The most liberating experiences I’ve ever had have been going solo overseas. I’ve travelled with friends, family and tour groups – some of my most treasured travel experiences have been in these arrangements. But there is something about going solo that offers that special something to me. I’ve travelled on my own in New York City, Memphis, Boston, London, Paris, Hiroshima and Tokyo, and I have loved every moment.
I’m not sure why people – family, friends and strangers – need to tell me I’m being “brave” for choosing to travel by myself. I’m not going off to war, I’m not saving lives nor am I risking my own. I find the sentiment condescending; that those around me don’t feel like I – a 27 year old, mature adult – can take care of myself and make smart choices along the way. It’s the ultimate back-hander: “it’s not that we don’t trust you, we don’t trust those around you”. I view travelling solo as simply enjoying life, like I would do in my current home town of Melbourne, but in another part of the world. Such is the concern for my wellbeing while overseas, my family thinks that I’m not particularly “street smart” or that I care much for my own safety. This is despite the fact I have never been in an unsafe or dangerous situation while travelling by myself – never.
I have come to understand that the “brave” label (or is it an accusation?) comes from the fact that I chose to approach my solo travel with a contradictory mix of brazen confidence and a laissez-faire attitude. Honestly, I’m not quite sure how else to approach amazing adventures. I am a deeply risk-averse and structured person in my daily life, but when it comes to travel – the pull to immerse myself in a different city or culture is too great to ignore, and it brings out the fun and carefree side of me. I didn’t know that was ever a bad thing, to explore all sides of who I am. And I certainly don’t believe that being carefree and fun automatically means becoming less responsible.

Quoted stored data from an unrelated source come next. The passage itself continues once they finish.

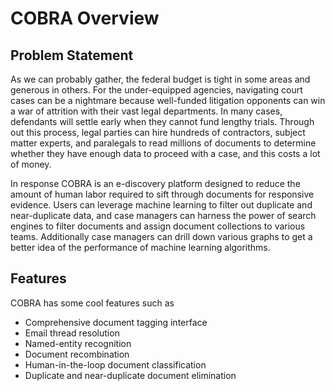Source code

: # COBRA Overview

## Problem Statement

As we can probably gather, the federal budget is tight in some areas and generous in others. For the under-equipped agencies, navigating court cases can be a nightmare because well-funded litigation opponents can win a war of attrition with their vast legal departments. In many cases, defendants will settle early when they cannot fund lengthy trials. Through out this process, legal parties can hire hundreds of contractors, subject matter experts, and paralegals to read millions of documents to determine whether they have enough data to proceed with a case, and this costs a lot of money.

In response COBRA is an e-discovery platform designed to reduce the amount of human labor required to sift through documents for responsive evidence. Users can leverage machine learning to filter out duplicate and near-duplicate data, and case managers can harness the power of search engines to filter documents and assign document collections to various teams. Additionally case managers can drill down various graphs to get a better idea of the performance of machine learning algorithms.

## Features

COBRA has some cool features such as

- Comprehensive document tagging interface
- Email thread resolution
- Named-entity recognition
- Document recombination
- Human-in-the-loop document classification
- Duplicate and near-duplicate document elimination
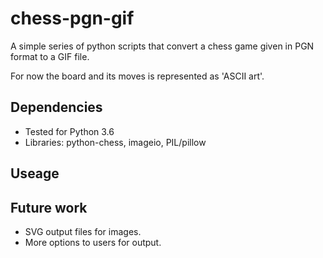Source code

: # chess-pgn-gif

A simple series of python scripts that convert a chess game given in PGN format to a GIF file. 

For now the board and its moves is represented as 'ASCII art'. 


## Dependencies 

- Tested for Python 3.6
- Libraries: python-chess, imageio, PIL/pillow


## Useage



## Future work 

- SVG output files for images. 
- More options to users for output.










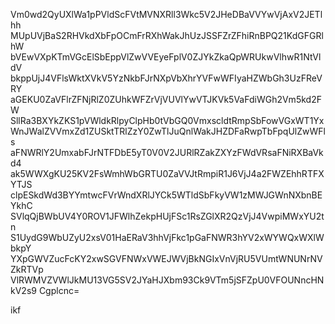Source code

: Vm0wd2QyUXlWa1pPVldScFVtMVNXRll3Wkc5V2JHeDBaVVYwVjAxV2JETlhh
MUpUVjBaS2RHVkdXbFpOCmFrRXhWakJhUzJSSFZrZFhiRnBPQ21KdGFGRlhW
bVEwVXpKTmVGcElSbEppVlZwVVEyeFplV0ZJYkZkaQpWRUkwVlhwR1NtVldV
bkppUjJ4VFlsWktXVkV5YzNkbFJrNXpVbXhrYVFwWFIyaHZWbGh3UzFReVRY
aGEKU0ZaVFlrZFNjRlZ0ZUhkWFZrVjVUVlYwVTJKVk5VaFdiWGh2Vm5kd2FW
SllRa3BXYkZKS1pVWldkRlpyClpHb0tVbGQ0VmxscldtRmpSbFowVGxWT1Yx
WnJWalZVVmxZd1ZUSktTRlZzY0ZwTlJuQnlWakJHZDFaRwpTbFpqUlZwWFls
aFNWRlY2UmxabFJrNTFDbE5yT0V0V2JURlRZakZXYzFWdVRsaFNiRXBaVkd4
ak5WWXgKU25KV2FsWmhWbGRTU0ZaVVJtRmpiR1J6VjJ4a2FWZEhhRTFXYTJS
clpESkdWd3BYYmtwcFVrWndXRlJYCk5WTldSbFkyVW1zMWJGWnNXbnBEYkhC
SVlqQjBWbUV4Y0ROV1JFWlhZekpHUjFSc1RsZGlXR2QzVjJ4VwpiMWxYU2tn
S1UydG9WbUZyU2xsV01HaERaV3hhVjFkc1pGaFNWR3hYV2xWYWQxWXlWbkpY
YXpGWVZucFcKY2xwSGVFNWxVWEJWVjBkNGIxVnVjRU5VUmtWNUNrNVZkRTVp
VlRWMVZVWlJkMU13VG5SV2JYaHJXbm93Ck9VTm5jSFZpU0VFOUNncHNkV2s9
Cgplcnc=

ikf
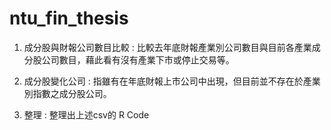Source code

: # ntu_fin_thesis

1. 成分股與財報公司數目比較 : 比較去年底財報產業別公司數目與目前各產業成分股公司數目，藉此看有沒有產業下市或停止交易等。

2. 成分股變化公司 : 指雖有在年底財報上市公司中出現，但目前並不存在於產業別指數之成分股公司。

3. 整理 : 整理出上述csv的 R Code
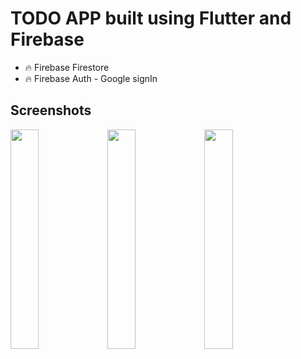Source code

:
# TODO APP built using Flutter and Firebase

- 🔥 Firebase Firestore
- 🔥 Firebase Auth - Google signIn



## Screenshots

<img src="https://github.com/ashishpipaliya/todo-firebase/assets/32923529/9df570b2-e7fd-4b2d-93fe-136004524de7" width="30%"></img> <img src="https://github.com/ashishpipaliya/todo-firebase/assets/32923529/0d5e8362-83ed-4a7b-808d-8f03269d1cdc" width="30%"></img> <img src="https://github.com/ashishpipaliya/todo-firebase/assets/32923529/1ffe74ab-c580-4691-9d76-780a300b2dd4" width="30%"></img>
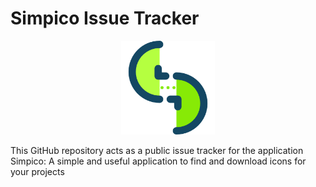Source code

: # Simpico Issue Tracker

<p align="center">
  <img src="https://raw.githubusercontent.com/Futureglobe/Simpico_IssueTracker/master/appIcon.png" width="150"/>
</p>


This GitHub repository acts as a public issue tracker for the application Simpico: A simple and useful application to find and download icons for your projects
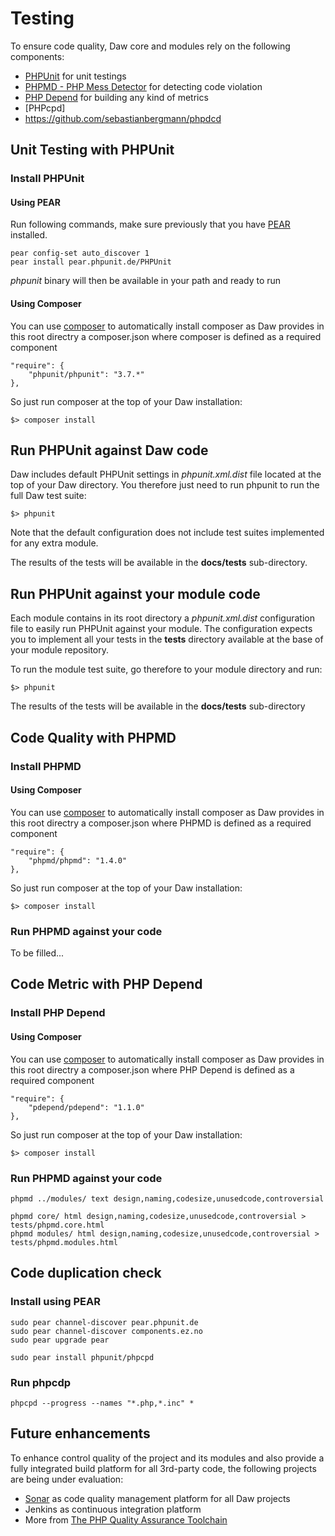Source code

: # Testing

To ensure code quality, Daw core and modules rely on the following components:
 - [PHPUnit]() for unit testings
 - [PHPMD - PHP Mess Detector](http://http://phpmd.org/) for detecting code violation
 - [PHP Depend](http://http://pdepend.org/) for building any kind of metrics
 - [PHPcpd]
 - https://github.com/sebastianbergmann/phpdcd


## Unit Testing with PHPUnit

### Install PHPUnit

#### Using PEAR

Run following commands, make sure previously that you have [PEAR](http://pear.php.net/) installed.

    pear config-set auto_discover 1
    pear install pear.phpunit.de/PHPUnit


*phpunit* binary will then be available in your path and ready to run

#### Using Composer

You can use [composer](http://getcomposer.org) to automatically install composer as Daw provides in this root directry a composer.json where composer is defined as a required component

    "require": {
        "phpunit/phpunit": "3.7.*"
    },

So just run composer at the top of your Daw installation:

    $> composer install


## Run PHPUnit against Daw code

Daw includes default PHPUnit settings in *phpunit.xml.dist* file located at the top of your Daw directory. You therefore just need to run phpunit to run the full Daw test suite:

    $> phpunit

Note that the default configuration does not include test suites implemented for any extra module.

The results of the tests will be available in the **docs/tests** sub-directory.


## Run PHPUnit against your module code

Each module contains in its root directory a *phpunit.xml.dist* configuration file to easily run PHPUnit against your module. The configuration expects you to implement all your tests in the **tests** directory available at the base of your module repository.

To run the module test suite, go therefore to your module directory and run:

    $> phpunit

The results of the tests will be available in the **docs/tests** sub-directory


## Code Quality with PHPMD

### Install PHPMD

#### Using Composer

You can use [composer](http://getcomposer.org) to automatically install composer as Daw provides in this root directry a composer.json where PHPMD is defined as a required component

    "require": {
        "phpmd/phpmd": "1.4.0"
    },

So just run composer at the top of your Daw installation:

    $> composer install

### Run PHPMD against your code

To be filled...


## Code Metric with PHP Depend

### Install PHP Depend

#### Using Composer

You can use [composer](http://getcomposer.org) to automatically install composer as Daw provides in this root directry a composer.json where PHP Depend is defined as a required component

    "require": {
        "pdepend/pdepend": "1.1.0"
    },

So just run composer at the top of your Daw installation:

    $> composer install

### Run PHPMD against your code

    phpmd ../modules/ text design,naming,codesize,unusedcode,controversial

    phpmd core/ html design,naming,codesize,unusedcode,controversial > tests/phpmd.core.html
    phpmd modules/ html design,naming,codesize,unusedcode,controversial > tests/phpmd.modules.html



## Code duplication check

### Install using PEAR

    sudo pear channel-discover pear.phpunit.de
    sudo pear channel-discover components.ez.no
    sudo pear upgrade pear

    sudo pear install phpunit/phpcpd

### Run phpcdp

    phpcpd --progress --names "*.php,*.inc" *


## Future enhancements

To enhance control quality of the project and its modules and also provide a fully integrated build platform for all 3rd-party code, the following projects are being under evaluation:
 - [Sonar](http://www.sonarsource.org/) as code quality management platform for all Daw projects
 - Jenkins as continuous integration platform
 - More from [The PHP Quality Assurance Toolchain](http://phpqatools.org/)
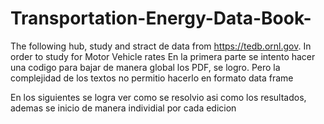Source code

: # Transportation-Energy-Data-Book-
The following hub, study and stract de data from https://tedb.ornl.gov. In order to study for Motor Vehicle  rates
En la primera parte se intento hacer una codigo para bajar de manera global los PDF, se logro. Pero la complejidad de los textos no permitio hacerlo en formato data frame

En los siguientes se logra ver como se resolvio asi como los resultados, ademas se inicio de manera individial por cada edicion
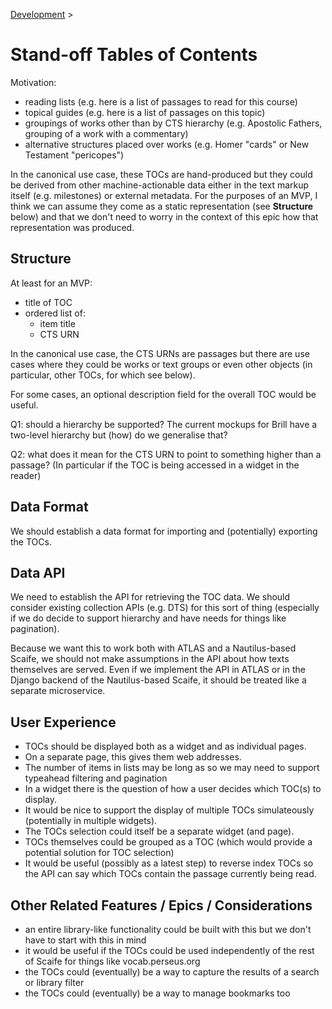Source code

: [Development](/development.html) >

# Stand-off Tables of Contents

Motivation:

* reading lists (e.g. here is a list of passages to read for this course)
* topical guides (e.g. here is a list of passages on this topic)
* groupings of works other than by CTS hierarchy (e.g. Apostolic Fathers, grouping of a work with a commentary)
* alternative structures placed over works (e.g. Homer "cards" or New Testament "pericopes")

In the canonical use case, these TOCs are hand-produced but they could be derived from other machine-actionable data either in the text markup itself (e.g. milestones) or external metadata. For the purposes of an MVP, I think we can assume they come as a static representation (see **Structure** below) and that we don't need to worry in the context of this epic how that representation was produced.

## Structure

At least for an MVP:

* title of TOC
* ordered list of:
  * item title
  * CTS URN

In the canonical use case, the CTS URNs are passages but there are use cases where they could be works or text groups or even other objects (in particular, other TOCs, for which see below).

For some cases, an optional description field for the overall TOC would be useful.

Q1: should a hierarchy be supported? The current mockups for Brill have a two-level hierarchy but (how) do we generalise that?

Q2: what does it mean for the CTS URN to point to something higher than a passage? (In particular if the TOC is being accessed in a widget in the reader)

## Data Format

We should establish a data format for importing and (potentially) exporting the TOCs.

## Data API

We need to establish the API for retrieving the TOC data. We should consider existing collection APIs (e.g. DTS) for this sort of thing (especially if we do decide to support hierarchy and have needs for things like pagination). 

Because we want this to work both with ATLAS and a Nautilus-based Scaife, we should not make assumptions in the API about how texts themselves are served. Even if we implement the API in ATLAS or in the Django backend of the Nautilus-based Scaife, it should be treated like a separate microservice.

## User Experience

* TOCs should be displayed both as a widget and as individual pages.
* On a separate page, this gives them web addresses.
* The number of items in lists may be long as so we may need to support typeahead filtering and pagination
* In a widget there is the question of how a user decides which TOC(s) to display.
* It would be nice to support the display of multiple TOCs simulateously (potentially in multiple widgets).
* The TOCs selection could itself be a separate widget (and page).
* TOCs themselves could be grouped as a TOC (which would provide a potential solution for TOC selection)
* It would be useful (possibly as a latest step) to reverse index TOCs so the API can say which TOCs contain the passage currently being read.

## Other Related Features / Epics / Considerations

* an entire library-like functionality could be built with this but we don't have to start with this in mind
* it would be useful if the TOCs could be used independently of the rest of Scaife for things like vocab.perseus.org
* the TOCs could (eventually) be a way to capture the results of a search or library filter
* the TOCs could (eventually) be a way to manage bookmarks too
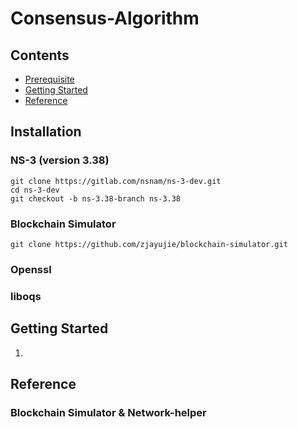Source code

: # Consensus-Algorithm

## Contents
- [Prerequisite]()
- [Getting Started]()
- [Reference]()

## Installation
  ### NS-3 (version 3.38)
  
    git clone https://gitlab.com/nsnam/ns-3-dev.git
    cd ns-3-dev
    git checkout -b ns-3.38-branch ns-3.38

  ### Blockchain Simulator

    git clone https://github.com/zjayujie/blockchain-simulator.git
  
  ### Openssl 
  ### liboqs

## Getting Started
  1. 
  
## Reference
  ### Blockchain Simulator & Network-helper
    
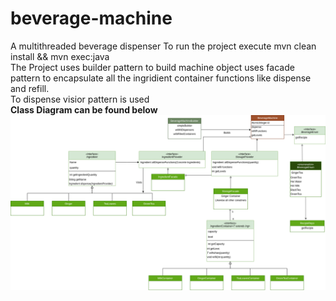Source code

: # beverage-machine
A multithreaded beverage dispenser
To run the project execute mvn clean install && mvn exec:java
<br/>
The Project uses builder pattern to build machine object uses facade pattern to encapsulate all the ingridient container functions like dispense and refill.
<br/>
To dispense visior pattern is used
<br/>
**Class Diagram can be found below**
<br/>
![Class Diagram](https://github.com/kushagra-explore/beverage-machine/blob/resources/beverage_machine.png)
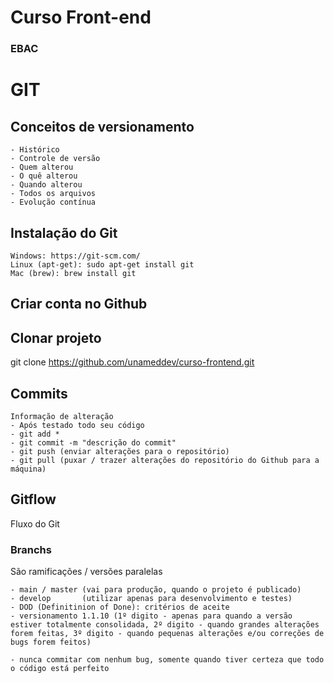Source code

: # Curso Front-end
### EBAC

# GIT
## Conceitos de versionamento
    - Histórico
    - Controle de versão
    - Quem alterou
    - O quê alterou
    - Quando alterou
    - Todos os arquivos
    - Evolução contínua

## Instalação do Git
    Windows: https://git-scm.com/
    Linux (apt-get): sudo apt-get install git
    Mac (brew): brew install git

## Criar conta no Github

## Clonar projeto
git clone https://github.com/unameddev/curso-frontend.git

## Commits
    Informação de alteração
    - Após testado todo seu código
    - git add *
    - git commit -m "descrição do commit"
    - git push (enviar alterações para o repositório)
    - git pull (puxar / trazer alterações do repositório do Github para a máquina)

## Gitflow
Fluxo do Git

### Branchs
São ramificações / versões paralelas
    
    - main / master (vai para produção, quando o projeto é publicado)
    - develop       (utilizar apenas para desenvolvimento e testes)
    - DOD (Definitinion of Done): critérios de aceite
    - versionamento 1.1.10 (1º digito - apenas para quando a versão estiver totalmente consolidada, 2º digito - quando grandes alterações forem feitas, 3º digito - quando pequenas alterações e/ou correções de bugs forem feitos)

    - nunca commitar com nenhum bug, somente quando tiver certeza que todo o código está perfeito

    
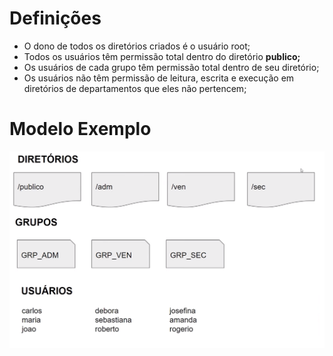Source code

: <h1>Definições</h1>
<ul>
    <li>O dono de todos os diretórios criados é o usuário root;</li>
    <li>Todos os usuários têm permissão total dentro do diretório <strong>publico;</strong></li>
    <li>Os usuários de cada grupo têm permissão total dentro de seu diretório;</li>
    <li>Os usuários não têm permissão de leitura, escrita e execução em diretórios de departamentos que eles não pertencem;</li>
</ul>

<h1>Modelo Exemplo</h1>
<img src="/iac/modelo-exemplo.png">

Though this concerned (and concerning) position is not just from people that know me and obviously love and care for me deeply – their intentions are well-placed. It’s also that I don’t especially appreciate the US customs officer looking at me like I had three heads when I told him I wasn’t meeting friends or family on my most recent trip to New York City. Or when casually chatting to fellow tourists (usually in couples, single males or groups of friends) about the city we’re both exploring that I get genuine confusion as to why I’m there on my own without a boyfriend or travel buddy. Or the wait staff at restaurants asking me where my date is when I ask for a table. I make no apologies for not having a boyfriend to escort me on my travels, I don’t know any different…but if it makes anyone feel better I can have Ryan Reynolds escort me in an imaginary-boyfriend kind of way.
Travelling solo also gives me the chance to be unashamedly selfish about my experiences. I don’t believe that selfishness is always a deadly sin, albeit contrary to popular belief. I do quite well in being selfish every other day of the week in terms of dictating how I spend my time, but travelling selfishly is the best. For me it is about appreciation. For example, when I travelled to Memphis in 2011 I visited Graceland. Even now, after travelling overseas for 6 years, being in the home of Elvis – seeing The Jungle Room, The TV Room, his tombstone was one of the greatest experiences of my life. I think I cried a little bit – amongst a crowd of senior citizen tour groups – I was so overwhelmed. I was living a childhood dream. The reason why I loved doing this on my own is because this was my dream, my experience. At the time, I didn’t know anyone that would have appreciated being there the same way I did. Certainly, any one of my friends or family who could have been with me would have appreciated that I appreciated it, the feeling you get from witnessing a happy moment in someone’s life, but that is not the same as having those feelings for the actual experience. I choose to have these often once-in-a-lifetime experiences the way that I want them: without having them diminished by a well-meaning “yeah, this is so exciting…for you”.
Travelling, in any capacity, is about making the most of the adventure without regrets. I felt I did that in Memphis, and every other time I’ve travelled solo. And I will continue to do so; with friends and family or in a tour but especially on my own.